In older editions of the game there really where two ways of handling this scene. Either it is all, or almost all, DM text - maybe with the playing piping up once or twice but more or less the DM describes the dramatic scene and the players say 'and what happened next'? Or the scene was converted into the rules system itself. In other words there was a floor plan for the burning building with descriptions of the rooms and challenges and obstacles along the way. That is a great premise for a nights gaming but to be a worthwhile D&D adventure you need a whole bunch of other props, a much more complex plot - bad guys to fight, sub plots to discover etc. If you just want this to add to the narrative but not be the focus of a whole session that is where a Skill Challenge comes in. It took us about 15 minutes to deal with the burning building scene, much more significant then a DM narrative and it gave us a lot of flavour but it was not the nights gaming - it existed to highlight the bombardment and to build tension for the attack itself (which was really the nights gaming).
Hence, fundamentally, this is usually where a Skill Challenge fits in - a scene that is too good or too important to gloss over with some DM flavour text but is something that is not important enough or large enough to be the focus of tonight game.
In the end I realized that, even though it was not the greatest scene of the night (that was when my cleric dismissed the undead dragon in the final battle for 5 rounds or some such) and I felt that it played out a little stunted it still added to the narrative of the story being told - it amped up the atmosphere and it was totally worth it in that regards.

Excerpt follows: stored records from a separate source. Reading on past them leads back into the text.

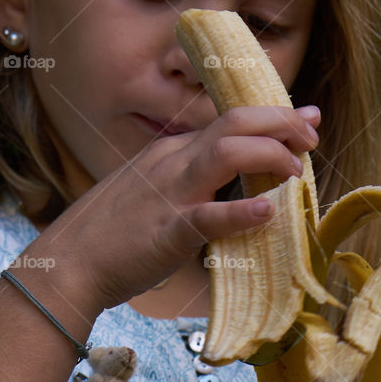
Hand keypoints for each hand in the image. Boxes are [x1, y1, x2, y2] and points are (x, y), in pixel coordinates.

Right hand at [42, 105, 320, 309]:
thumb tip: (240, 182)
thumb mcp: (157, 192)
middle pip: (235, 123)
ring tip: (296, 172)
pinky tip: (266, 211)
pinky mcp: (167, 231)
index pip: (230, 121)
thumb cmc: (116, 234)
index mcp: (173, 153)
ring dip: (270, 156)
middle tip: (312, 138)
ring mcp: (170, 194)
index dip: (274, 116)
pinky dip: (240, 212)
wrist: (68, 264)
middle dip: (281, 123)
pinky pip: (208, 216)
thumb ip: (196, 182)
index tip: (308, 118)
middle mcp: (174, 162)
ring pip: (226, 153)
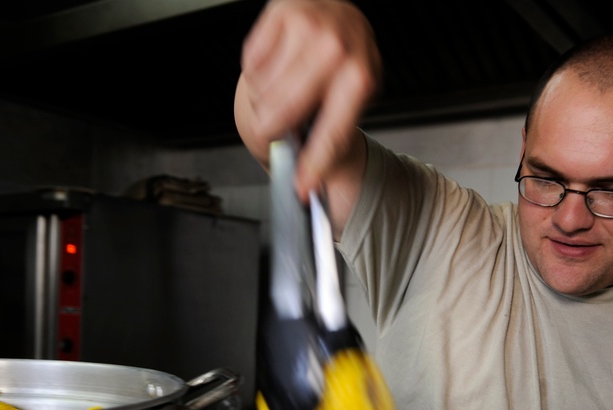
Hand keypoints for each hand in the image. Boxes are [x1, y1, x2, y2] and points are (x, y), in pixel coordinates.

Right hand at [235, 0, 380, 197]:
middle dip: (271, 130)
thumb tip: (303, 175)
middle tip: (273, 128)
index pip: (333, 133)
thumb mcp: (350, 96)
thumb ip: (330, 131)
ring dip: (264, 98)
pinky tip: (276, 63)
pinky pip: (251, 64)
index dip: (314, 166)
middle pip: (282, 114)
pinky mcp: (281, 14)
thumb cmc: (341, 58)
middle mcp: (337, 51)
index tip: (300, 189)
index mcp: (360, 78)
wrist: (336, 10)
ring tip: (283, 86)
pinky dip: (258, 71)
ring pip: (262, 91)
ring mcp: (308, 29)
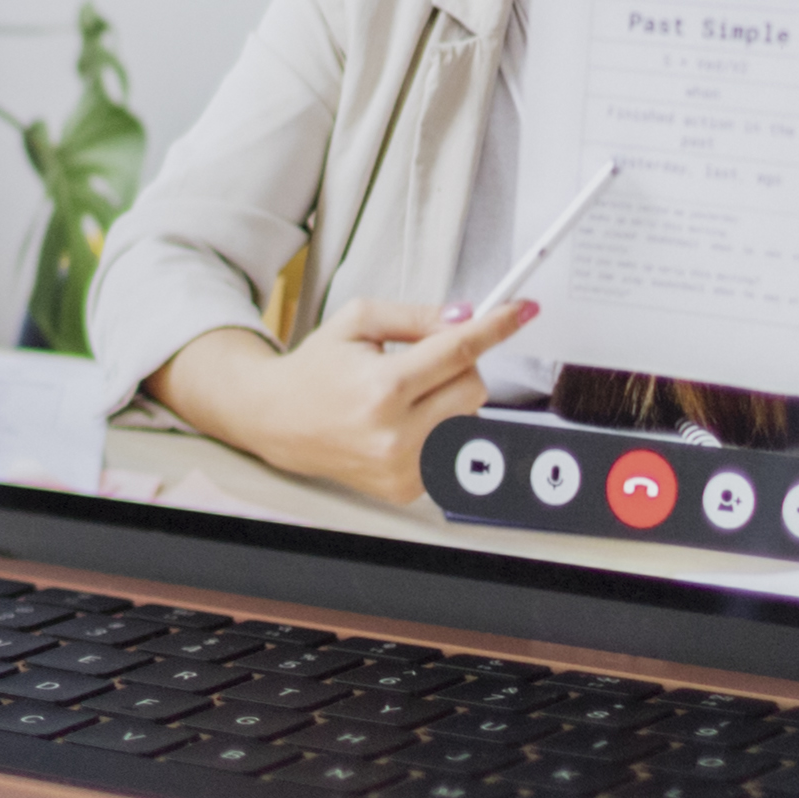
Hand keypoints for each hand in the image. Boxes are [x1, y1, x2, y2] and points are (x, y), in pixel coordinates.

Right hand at [154, 297, 534, 507]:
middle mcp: (394, 433)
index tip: (522, 311)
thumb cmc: (316, 369)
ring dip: (449, 398)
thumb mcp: (357, 322)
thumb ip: (417, 316)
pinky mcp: (406, 487)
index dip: (496, 327)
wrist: (276, 420)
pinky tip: (400, 422)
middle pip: (475, 385)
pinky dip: (437, 427)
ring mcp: (401, 466)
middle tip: (424, 360)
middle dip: (460, 365)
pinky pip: (452, 446)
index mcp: (381, 387)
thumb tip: (467, 317)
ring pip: (469, 417)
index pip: (457, 351)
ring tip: (405, 395)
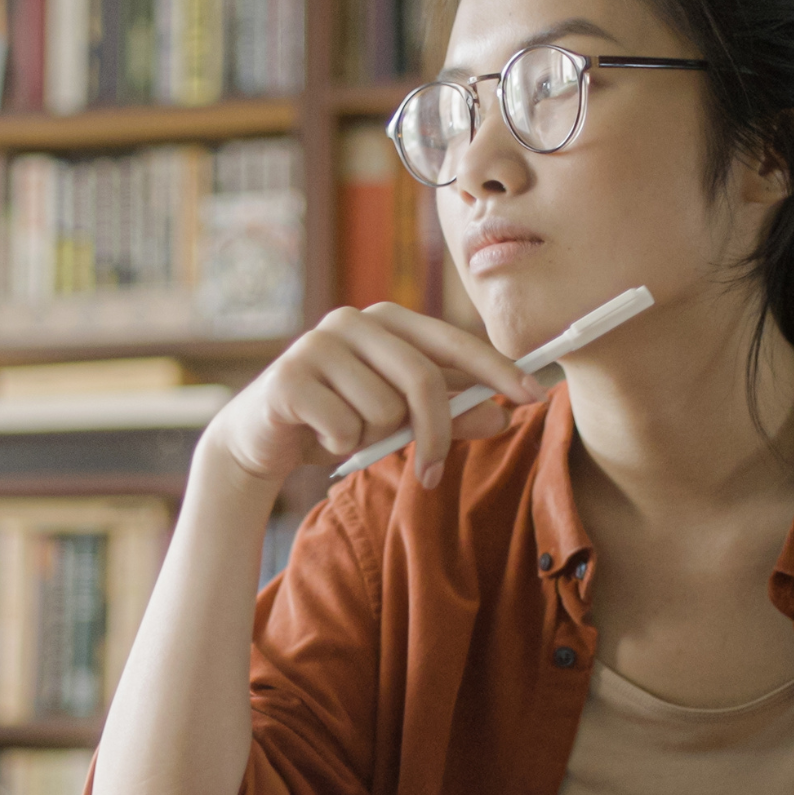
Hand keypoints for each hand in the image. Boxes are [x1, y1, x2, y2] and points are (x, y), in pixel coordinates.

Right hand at [202, 304, 543, 489]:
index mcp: (386, 321)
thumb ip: (448, 414)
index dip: (496, 369)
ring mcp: (317, 345)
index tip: (533, 397)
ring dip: (373, 439)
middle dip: (434, 433)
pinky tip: (320, 438)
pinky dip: (341, 445)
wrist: (260, 438)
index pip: (453, 342)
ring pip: (382, 409)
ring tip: (349, 436)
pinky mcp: (289, 378)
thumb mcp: (399, 418)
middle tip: (434, 473)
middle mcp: (352, 322)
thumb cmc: (338, 419)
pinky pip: (343, 426)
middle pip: (421, 380)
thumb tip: (502, 417)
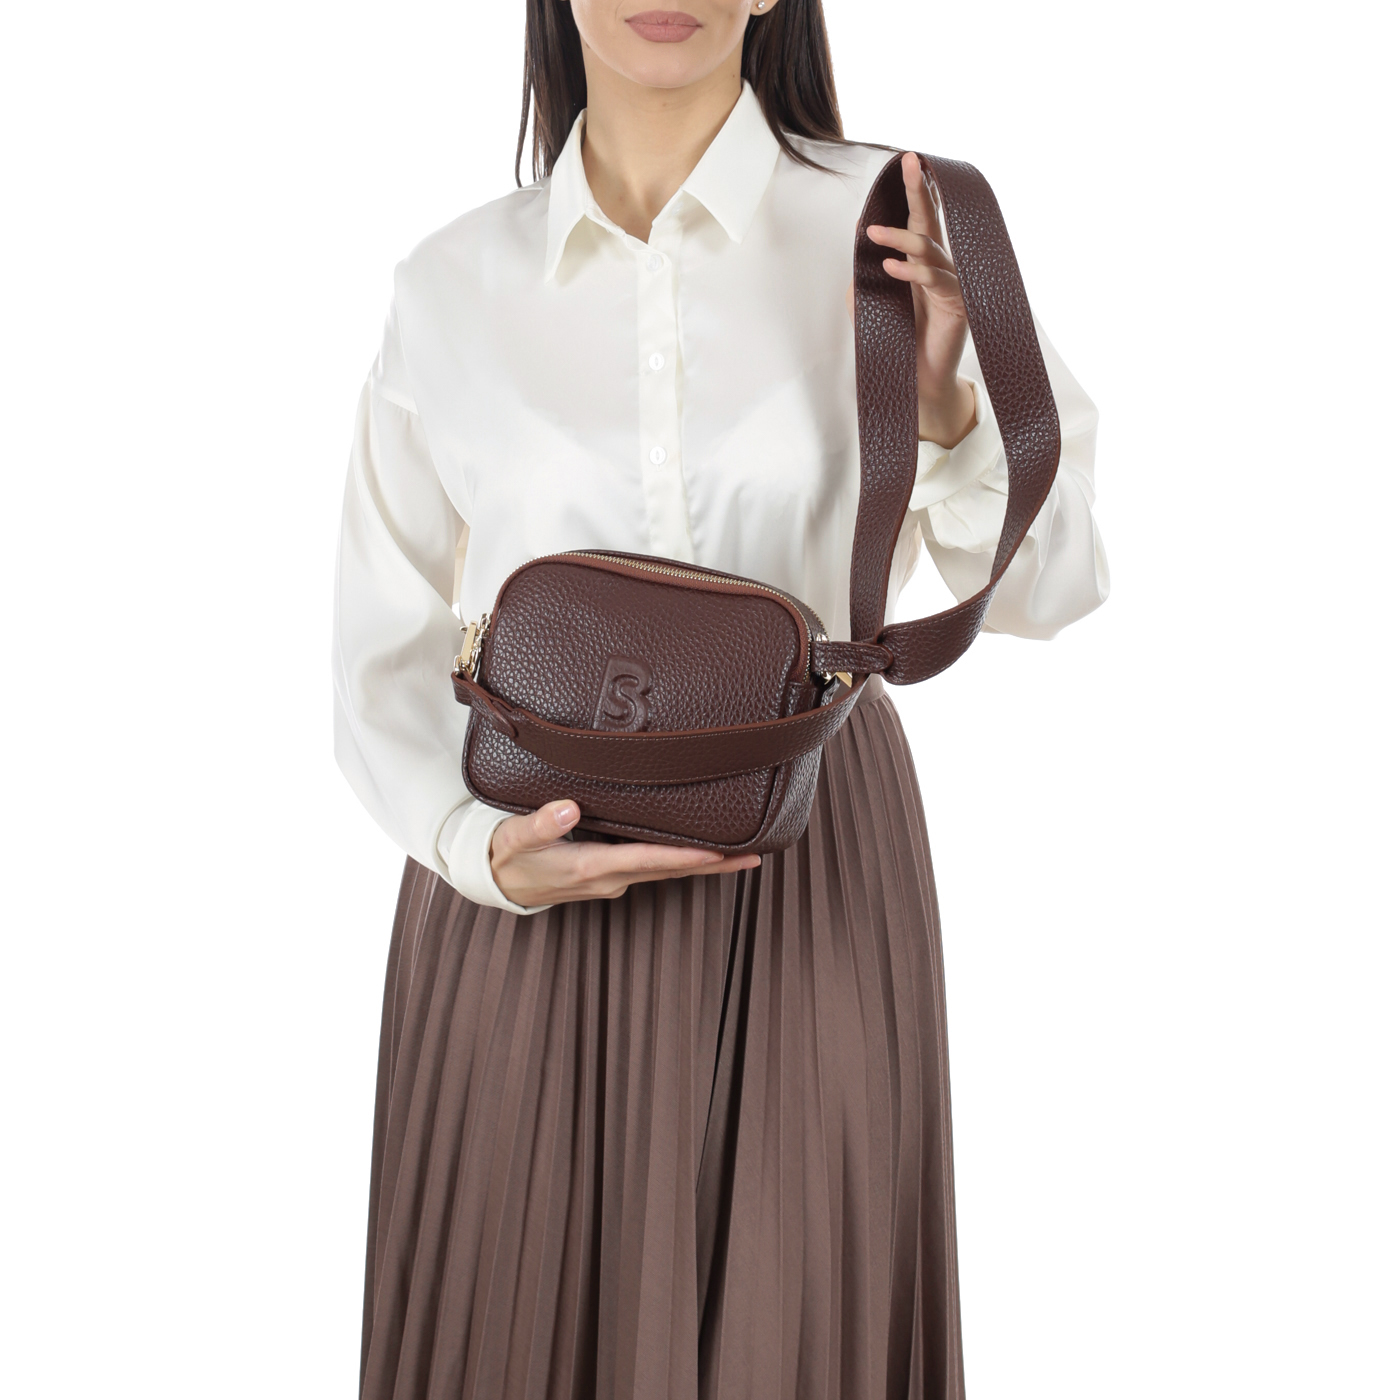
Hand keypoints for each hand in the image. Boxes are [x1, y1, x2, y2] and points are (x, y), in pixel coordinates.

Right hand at [489, 799, 761, 906]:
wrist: (496, 881)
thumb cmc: (508, 854)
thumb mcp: (515, 837)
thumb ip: (540, 823)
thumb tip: (568, 808)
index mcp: (590, 867)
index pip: (647, 861)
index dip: (683, 856)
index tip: (717, 852)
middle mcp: (609, 879)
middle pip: (670, 871)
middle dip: (712, 866)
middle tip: (753, 857)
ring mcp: (613, 880)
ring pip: (667, 872)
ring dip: (703, 865)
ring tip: (742, 855)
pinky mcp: (612, 875)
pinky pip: (655, 869)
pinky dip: (682, 861)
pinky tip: (702, 851)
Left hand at [849, 151, 976, 447]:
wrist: (917, 384)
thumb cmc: (898, 344)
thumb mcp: (872, 310)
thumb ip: (865, 281)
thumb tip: (855, 248)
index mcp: (920, 264)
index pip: (917, 221)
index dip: (912, 192)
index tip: (904, 162)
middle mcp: (938, 269)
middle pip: (930, 222)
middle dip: (919, 190)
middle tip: (909, 162)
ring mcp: (951, 285)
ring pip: (929, 250)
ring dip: (901, 239)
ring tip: (875, 233)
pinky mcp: (958, 306)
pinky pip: (936, 282)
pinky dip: (913, 274)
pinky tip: (892, 269)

I think broader skill challenges may be the ticket, if you view designing encounters as a layered process. This is similar to setting a stage for a play, where you can start with basic things like room layout, itemization, terrain, etc., and then step up to social encounters or acts, where you may transition the mood or feel, and then the climax where you may be fighting creatures, disabling traps, etc. Each layer is a means to relay information to the characters. The key is not to focus too heavily on a specific layer, but to weave them together. Most people experience skill challenges as a seperate experience, where you may roll initiative, and then go around the table. If you take a layered approached, then the characters at any given time, can use mulitple tools at their disposal to move the story forward. The above would also be my approach for a sandbox environment, where mulitple layers of adventure design may lend clues to how each element is related to each other, and provide a sense of purpose (even if some layers only have a casual relationship).
I think the main thing that's i've come to feel is that Skills need to be looked as very broad knowledges, techniques.

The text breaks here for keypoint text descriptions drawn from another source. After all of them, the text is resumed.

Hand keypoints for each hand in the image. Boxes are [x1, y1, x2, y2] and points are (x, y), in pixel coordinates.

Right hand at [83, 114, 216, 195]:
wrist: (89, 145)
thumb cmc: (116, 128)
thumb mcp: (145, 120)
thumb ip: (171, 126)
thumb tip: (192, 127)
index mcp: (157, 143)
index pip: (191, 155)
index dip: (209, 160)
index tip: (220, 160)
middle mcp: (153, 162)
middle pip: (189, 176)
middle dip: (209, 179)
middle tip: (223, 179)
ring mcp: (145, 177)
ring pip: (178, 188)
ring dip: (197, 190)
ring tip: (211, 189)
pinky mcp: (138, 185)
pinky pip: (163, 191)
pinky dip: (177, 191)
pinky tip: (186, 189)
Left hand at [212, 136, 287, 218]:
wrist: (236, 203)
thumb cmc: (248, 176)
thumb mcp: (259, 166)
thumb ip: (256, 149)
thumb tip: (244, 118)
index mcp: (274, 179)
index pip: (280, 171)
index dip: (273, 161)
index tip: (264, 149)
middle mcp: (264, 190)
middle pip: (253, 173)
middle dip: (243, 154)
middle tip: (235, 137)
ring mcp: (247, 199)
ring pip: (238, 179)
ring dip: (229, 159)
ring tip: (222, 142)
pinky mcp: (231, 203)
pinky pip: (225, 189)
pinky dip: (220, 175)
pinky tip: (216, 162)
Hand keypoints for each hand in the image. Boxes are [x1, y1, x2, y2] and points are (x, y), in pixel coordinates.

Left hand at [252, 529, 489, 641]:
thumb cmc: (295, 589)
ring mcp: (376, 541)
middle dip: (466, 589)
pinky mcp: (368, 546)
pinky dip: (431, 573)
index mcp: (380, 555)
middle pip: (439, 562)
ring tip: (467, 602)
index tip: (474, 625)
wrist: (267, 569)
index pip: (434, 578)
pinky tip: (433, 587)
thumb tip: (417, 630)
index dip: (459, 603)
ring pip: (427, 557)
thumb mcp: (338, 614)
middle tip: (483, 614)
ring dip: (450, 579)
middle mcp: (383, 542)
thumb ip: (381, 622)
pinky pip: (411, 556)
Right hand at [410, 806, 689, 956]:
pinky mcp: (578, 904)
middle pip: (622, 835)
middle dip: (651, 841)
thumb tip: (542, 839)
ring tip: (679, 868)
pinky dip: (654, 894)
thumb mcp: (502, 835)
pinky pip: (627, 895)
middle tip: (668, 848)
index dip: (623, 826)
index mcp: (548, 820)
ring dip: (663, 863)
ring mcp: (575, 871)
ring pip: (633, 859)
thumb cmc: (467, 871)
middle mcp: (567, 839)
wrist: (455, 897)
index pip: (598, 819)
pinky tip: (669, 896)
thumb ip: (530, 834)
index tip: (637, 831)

Streetwise- You can use this to blend in with low end of town and 'talk the talk' with the locals. Searching the backstreets for someone (tracking).
Insight- to sense a crowd of people for people who fit in and ones that don't(maybe disguised killers or people on the run).
Thievery- Can be used for things like gambling (cheating), in conjunction with Insight to read other players.
Dungeoneering- spot a better rock face for climbing, is used in conjunction with Athletics. Spot and Search for pit traps in solid floors.
Acrobatics- Dancing skills for social encounters or using an agile twist and spin before a bow to help with social encounters.
History- to recognise where you are in a town by known buildings(crosses with Streetwise to navigate a town). Tell the characters story/ relate events.
Heal- explain to a noble lord you can help his people by teaching them his chirurgury skills( explain his techniques).
Basically try to find where the skill can be used, even crossing some skill uses.